Tourisme participatif
Concept ambitieux s’il en est puisqu’il s’agit de reverser la partie de l’hébergement que paient les voyageurs afin d’alimenter une caisse de développement du village et de donner l’opportunité aux villageois en faisant la demande de construire des unités d’hébergement chez l’habitant.
Pour que les voyageurs aient un confort d’accueil correct (douche, sanitaire, literie, moustiquaire, hygiène alimentaire), la construction de ces unités demande l’achat de matériaux incontournables : ciment, plomberie, porcelaine, fers à béton.
Le coût de ces matériaux pour une unité (bungalow semi-dur de 20m2, sanitaire, douche) est estimé à 500 € (cinq cent euros).
La main d’œuvre ainsi que les matériaux disponibles sur place seront à la charge des demandeurs. Le bénéficiaire de la première unité s’engagera à rembourser l’apport initial sur la part hébergement de son activité, afin d’initier la construction d’une deuxième unité, et ainsi de suite. Lorsque le nombre d’unités d’hébergement sera suffisant (définition du nombre d’unités en concertation avec le village) les derniers 500 € seront affectés à une autre action génératrice de revenus.
Ce concept ne pouvant fonctionner qu’avec un fond de départ,
Mme Ranaivo (pointe Tintingue) et Mr Kiko (Amboditavolo) mettent gratuitement à disposition leurs bungalows respectifs afin d’alimenter la caisse.
Il a été défini (en concertation avec l’hôtelier du village, Mr Wen-Ki, hôtel Beau-Rivage) un prix d’hébergement en pension complète de 10 €/jour, réparti comme suit : 5 €/hébergement, 5€/repas.
Les voyageurs désirant participer à ce projet tiendrons eux-mêmes la comptabilité de leur apport (en association avec le conseil des villageois et la mairie de Manompana), ceci afin d’assurer une transparence totale de l’utilisation des fonds (comptabilité en trois exemplaires : voyageur, conseil des villageois, association).

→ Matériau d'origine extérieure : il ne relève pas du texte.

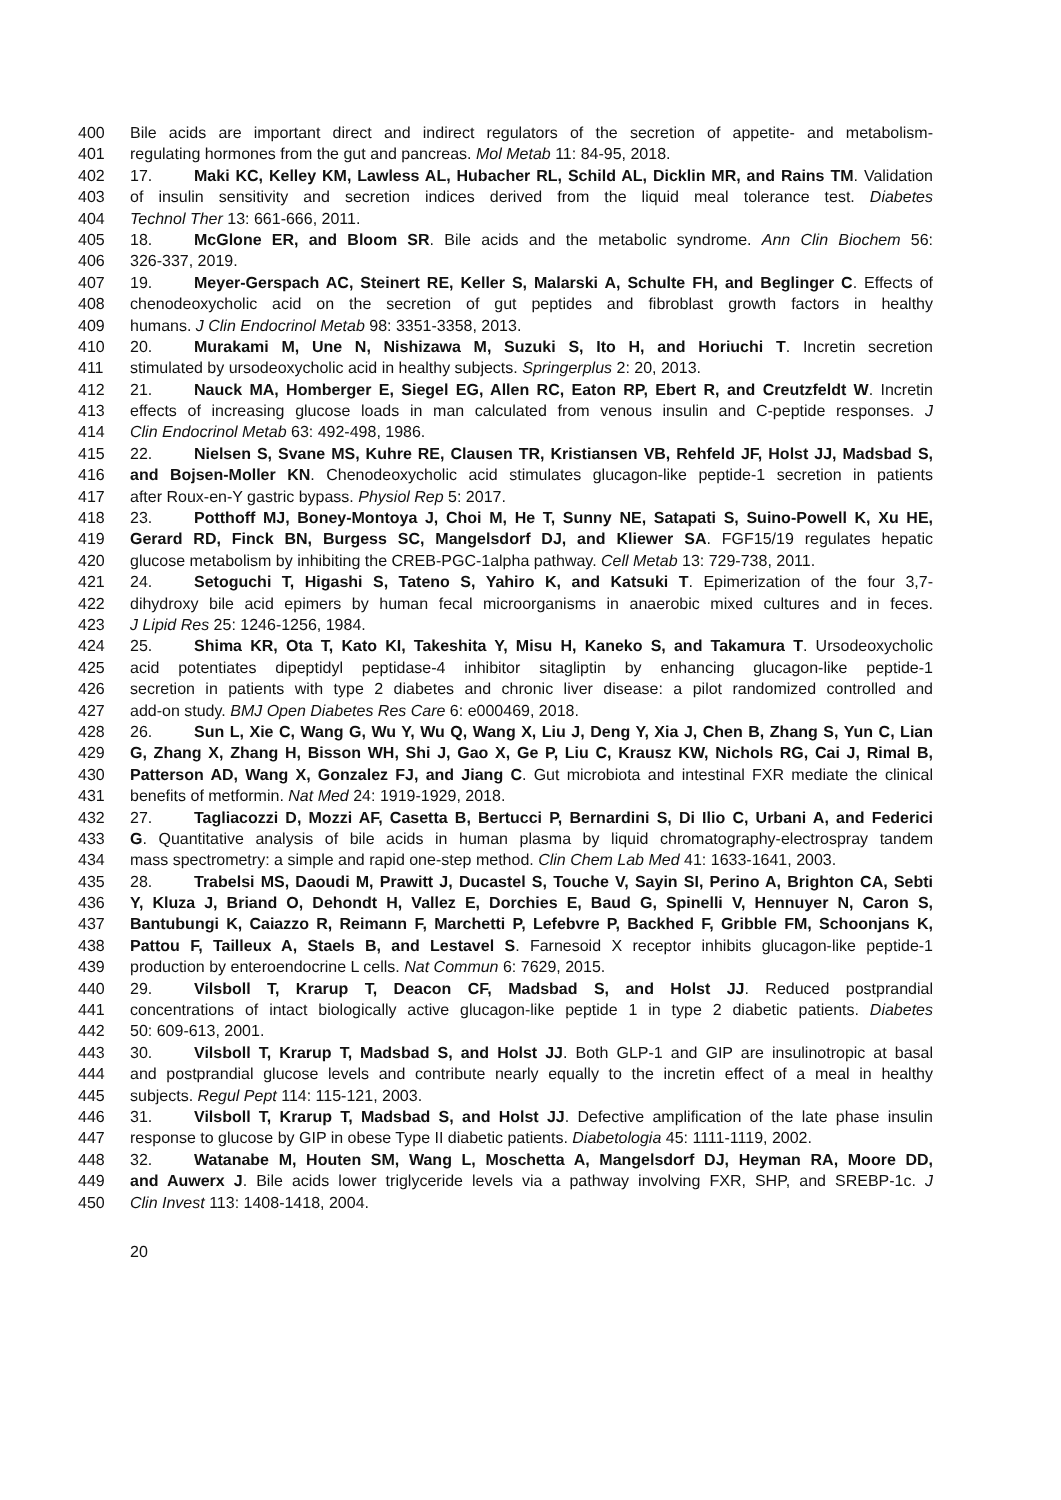400 Bile acids are important direct and indirect regulators of the secretion of appetite- and metabolism-
401 regulating hormones from the gut and pancreas. Mol Metab 11: 84-95, 2018.
402 17. Maki KC, Kelley KM, Lawless AL, Hubacher RL, Schild AL, Dicklin MR, and Rains TM. Validation
403 of insulin sensitivity and secretion indices derived from the liquid meal tolerance test. Diabetes
404 Technol Ther 13: 661-666, 2011.
405 18. McGlone ER, and Bloom SR. Bile acids and the metabolic syndrome. Ann Clin Biochem 56:
406 326-337, 2019.
407 19. Meyer-Gerspach AC, Steinert RE, Keller S, Malarski A, Schulte FH, and Beglinger C. Effects of
408 chenodeoxycholic acid on the secretion of gut peptides and fibroblast growth factors in healthy
409 humans. J Clin Endocrinol Metab 98: 3351-3358, 2013.
410 20. Murakami M, Une N, Nishizawa M, Suzuki S, Ito H, and Horiuchi T. Incretin secretion
411 stimulated by ursodeoxycholic acid in healthy subjects. Springerplus 2: 20, 2013.
412 21. Nauck MA, Homberger E, Siegel EG, Allen RC, Eaton RP, Ebert R, and Creutzfeldt W. Incretin
413 effects of increasing glucose loads in man calculated from venous insulin and C-peptide responses. J
414 Clin Endocrinol Metab 63: 492-498, 1986.
415 22. Nielsen S, Svane MS, Kuhre RE, Clausen TR, Kristiansen VB, Rehfeld JF, Holst JJ, Madsbad S,
416 and Bojsen-Moller KN. Chenodeoxycholic acid stimulates glucagon-like peptide-1 secretion in patients
417 after Roux-en-Y gastric bypass. Physiol Rep 5: 2017.
418 23. Potthoff MJ, Boney-Montoya J, Choi M, He T, Sunny NE, Satapati S, Suino-Powell K, Xu HE,
419 Gerard RD, Finck BN, Burgess SC, Mangelsdorf DJ, and Kliewer SA. FGF15/19 regulates hepatic
420 glucose metabolism by inhibiting the CREB-PGC-1alpha pathway. Cell Metab 13: 729-738, 2011.
421 24. Setoguchi T, Higashi S, Tateno S, Yahiro K, and Katsuki T. Epimerization of the four 3,7-
422 dihydroxy bile acid epimers by human fecal microorganisms in anaerobic mixed cultures and in feces.
423 J Lipid Res 25: 1246-1256, 1984.
424 25. Shima KR, Ota T, Kato KI, Takeshita Y, Misu H, Kaneko S, and Takamura T. Ursodeoxycholic
425 acid potentiates dipeptidyl peptidase-4 inhibitor sitagliptin by enhancing glucagon-like peptide-1
426 secretion in patients with type 2 diabetes and chronic liver disease: a pilot randomized controlled and
427 add-on study. BMJ Open Diabetes Res Care 6: e000469, 2018.
428 26. Sun L, Xie C, Wang G, Wu Y, Wu Q, Wang X, Liu J, Deng Y, Xia J, Chen B, Zhang S, Yun C, Lian
429 G, Zhang X, Zhang H, Bisson WH, Shi J, Gao X, Ge P, Liu C, Krausz KW, Nichols RG, Cai J, Rimal B,
430 Patterson AD, Wang X, Gonzalez FJ, and Jiang C. Gut microbiota and intestinal FXR mediate the clinical
431 benefits of metformin. Nat Med 24: 1919-1929, 2018.
432 27. Tagliacozzi D, Mozzi AF, Casetta B, Bertucci P, Bernardini S, Di Ilio C, Urbani A, and Federici
433 G. Quantitative analysis of bile acids in human plasma by liquid chromatography-electrospray tandem
434 mass spectrometry: a simple and rapid one-step method. Clin Chem Lab Med 41: 1633-1641, 2003.
435 28. Trabelsi MS, Daoudi M, Prawitt J, Ducastel S, Touche V, Sayin SI, Perino A, Brighton CA, Sebti
436 Y, Kluza J, Briand O, Dehondt H, Vallez E, Dorchies E, Baud G, Spinelli V, Hennuyer N, Caron S,
437 Bantubungi K, Caiazzo R, Reimann F, Marchetti P, Lefebvre P, Backhed F, Gribble FM, Schoonjans K,
438 Pattou F, Tailleux A, Staels B, and Lestavel S. Farnesoid X receptor inhibits glucagon-like peptide-1
439 production by enteroendocrine L cells. Nat Commun 6: 7629, 2015.
440 29. Vilsboll T, Krarup T, Deacon CF, Madsbad S, and Holst JJ. Reduced postprandial
441 concentrations of intact biologically active glucagon-like peptide 1 in type 2 diabetic patients. Diabetes
442 50: 609-613, 2001.
443 30. Vilsboll T, Krarup T, Madsbad S, and Holst JJ. Both GLP-1 and GIP are insulinotropic at basal
444 and postprandial glucose levels and contribute nearly equally to the incretin effect of a meal in healthy
445 subjects. Regul Pept 114: 115-121, 2003.
446 31. Vilsboll T, Krarup T, Madsbad S, and Holst JJ. Defective amplification of the late phase insulin
447 response to glucose by GIP in obese Type II diabetic patients. Diabetologia 45: 1111-1119, 2002.
448 32. Watanabe M, Houten SM, Wang L, Moschetta A, Mangelsdorf DJ, Heyman RA, Moore DD,
449 and Auwerx J. Bile acids lower triglyceride levels via a pathway involving FXR, SHP, and SREBP-1c. J
450 Clin Invest 113: 1408-1418, 2004.
20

L’intérêt de cette action est multiple puisqu’il permet de résoudre, (de manière ponctuelle), le problème de l’assainissement, d’accélérer la prise de conscience, (par l’exemple), d’une obligation de souci de l’hygiène, (fosse septique), d’alimenter la caisse de développement et de rendre visible la finalité du projet associatif.
Une formation, (accueil des voyageurs, hygiène alimentaire, service), sera de surcroît dispensée aux demandeurs.
L’association se chargera de faire venir les voyageurs en se servant des moyens de communications disponibles : internet, relais associatifs.
Organiser des voyages sur le thème du tourisme participatif sera l’extension logique de cette action. (la mise en place de tels voyages est facilement réalisable, il existe une demande et les atouts de la région de Manompana sont exceptionnels).